• WHAT TO PRODUCE
Could you write out the records below exactly as they appear, leaving out any pictures?

• DATA EXCERPTS
▶

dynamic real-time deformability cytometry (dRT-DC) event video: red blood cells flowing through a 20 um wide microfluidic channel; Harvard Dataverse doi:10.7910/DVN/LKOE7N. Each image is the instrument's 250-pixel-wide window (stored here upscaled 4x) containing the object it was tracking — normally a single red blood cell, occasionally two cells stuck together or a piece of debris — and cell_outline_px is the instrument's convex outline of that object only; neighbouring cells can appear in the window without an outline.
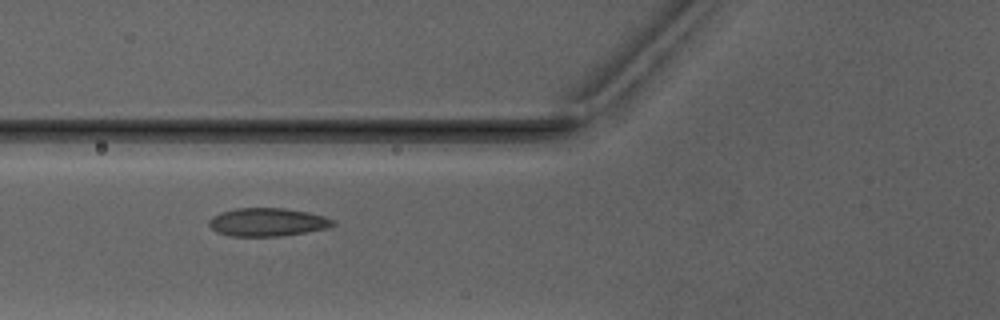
{"species": "Egyptian fruit bat (a non-hibernating species)", "species_latin": "Rousettus aegyptiacus", "temperature_condition": "warm", "stored_images_in_passage": 6, "camera_frame_rate_fps": 3000, "um_per_image_px": 0.085, "animal": {"sex": "male"}, "frame": {"image": 1, "passage_image": 4, "time_ms": 3.667, "image_size_px": [1000, 320], "cell_outline_px": [[336, 224], [328, 228], [280, 236], [232, 236], [216, 232], [208, 224], [208, 220], [212, 216], [220, 212], [236, 208], [284, 208], [308, 212], [324, 216], [336, 220]], "centroid_in_image_um": [22.73, 18.87], "position_along_channel_um": 103.1, "area_um2": 20.46}}
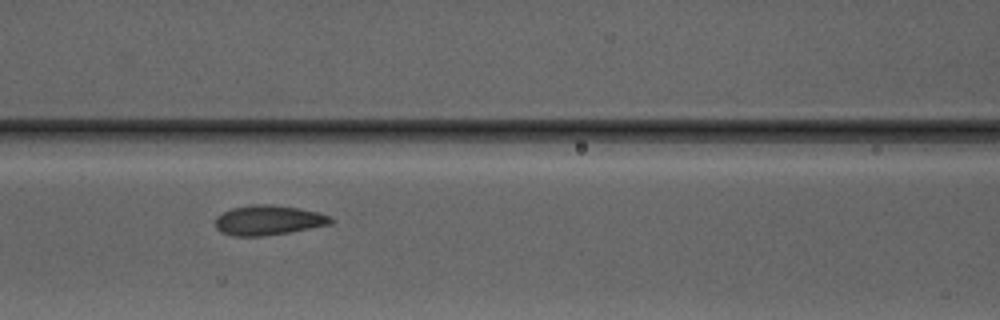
{"frame": {"image": 2, "passage_image": 5, "time_ms": 4.667, "image_size_px": [1000, 320], "cell_outline_px": [[336, 220], [332, 224], [288, 232], [264, 236], [232, 236], [220, 232], [216, 228], [216, 216], [232, 208], [252, 204], [272, 204], [296, 208], [316, 212], [328, 216]], "centroid_in_image_um": [22.79, 18.72], "position_along_channel_um": 143.8, "area_um2": 20.0}}
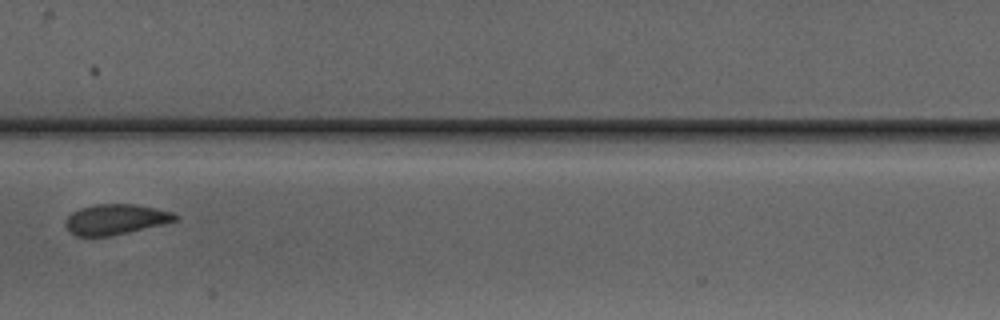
{"frame": {"image": 3, "passage_image": 6, "time_ms": 6.0, "image_size_px": [1000, 320], "cell_outline_px": [[180, 220], [164, 224], [112, 236], [76, 236], [68, 228], [68, 216], [72, 212], [80, 208], [96, 204], [136, 204], [156, 208], [172, 212], [180, 216]], "centroid_in_image_um": [9.92, 18.64], "position_along_channel_um": 197.5, "area_um2": 19.36}}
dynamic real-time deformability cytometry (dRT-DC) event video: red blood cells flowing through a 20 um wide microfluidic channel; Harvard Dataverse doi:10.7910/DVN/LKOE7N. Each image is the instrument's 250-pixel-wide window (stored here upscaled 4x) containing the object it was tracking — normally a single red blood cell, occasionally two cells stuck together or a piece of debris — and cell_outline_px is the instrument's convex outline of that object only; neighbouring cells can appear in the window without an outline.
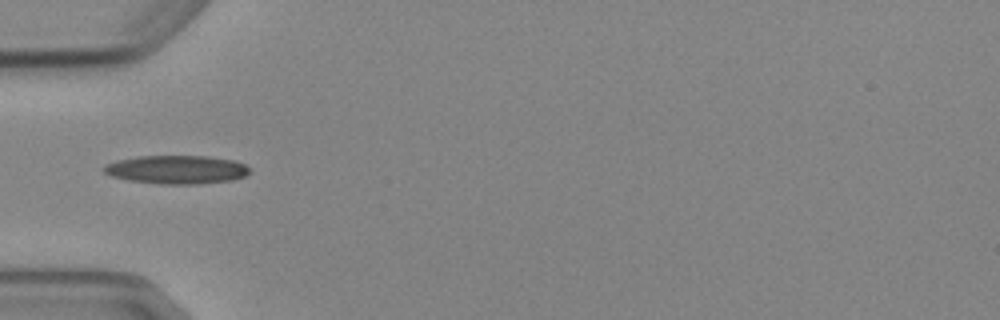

◀

• COMPLETE RESPONSE
dynamic real-time deformability cytometry (dRT-DC) event video: red blood cells flowing through a 20 um wide microfluidic channel; Harvard Dataverse doi:10.7910/DVN/LKOE7N. Each image is the instrument's 250-pixel-wide window (stored here upscaled 4x) containing the object it was tracking — normally a single red blood cell, occasionally two cells stuck together or a piece of debris — and cell_outline_px is the instrument's convex outline of that object only; neighbouring cells can appear in the window without an outline.
{"species": "Egyptian fruit bat (a non-hibernating species)", "species_latin": "Rousettus aegyptiacus", "temperature_condition": "warm", "stored_images_in_passage": 6, "camera_frame_rate_fps": 3000, "um_per_image_px": 0.085, "animal": {"sex": "male"}, "frame": {"image": 1, "passage_image": 4, "time_ms": 3.667, "image_size_px": [1000, 320], "cell_outline_px": [[336, 224], [328, 228], [280, 236], [232, 236], [216, 232], [208, 224], [208, 220], [212, 216], [220, 212], [236, 208], [284, 208], [308, 212], [324, 216], [336, 220]], "centroid_in_image_um": [22.73, 18.87], "position_along_channel_um": 103.1, "area_um2": 20.46}}
{"frame": {"image": 2, "passage_image": 5, "time_ms": 4.667, "image_size_px": [1000, 320], "cell_outline_px": [[336, 220], [332, 224], [288, 232], [264, 236], [232, 236], [220, 232], [216, 228], [216, 216], [232, 208], [252, 204], [272, 204], [296, 208], [316, 212], [328, 216]], "centroid_in_image_um": [22.79, 18.72], "position_along_channel_um": 143.8, "area_um2": 20.0}}
{"frame": {"image": 3, "passage_image": 6, "time_ms": 6.0, "image_size_px": [1000, 320], "cell_outline_px": [[180, 220], [164, 224], [112, 236], [76, 236], [68, 228], [68, 216], [72, 212], [80, 208], [96, 204], [136, 204], [156, 208], [172, 212], [180, 216]], "centroid_in_image_um": [9.92, 18.64], "position_along_channel_um": 197.5, "area_um2": 19.36}}
dynamic real-time deformability cytometry (dRT-DC) event video: red blood cells flowing through a 20 um wide microfluidic channel; Harvard Dataverse doi:10.7910/DVN/LKOE7N. Each image is the instrument's 250-pixel-wide window (stored here upscaled 4x) containing the object it was tracking — normally a single red blood cell, occasionally two cells stuck together or a piece of debris — and cell_outline_px is the instrument's convex outline of that object only; neighbouring cells can appear in the window without an outline.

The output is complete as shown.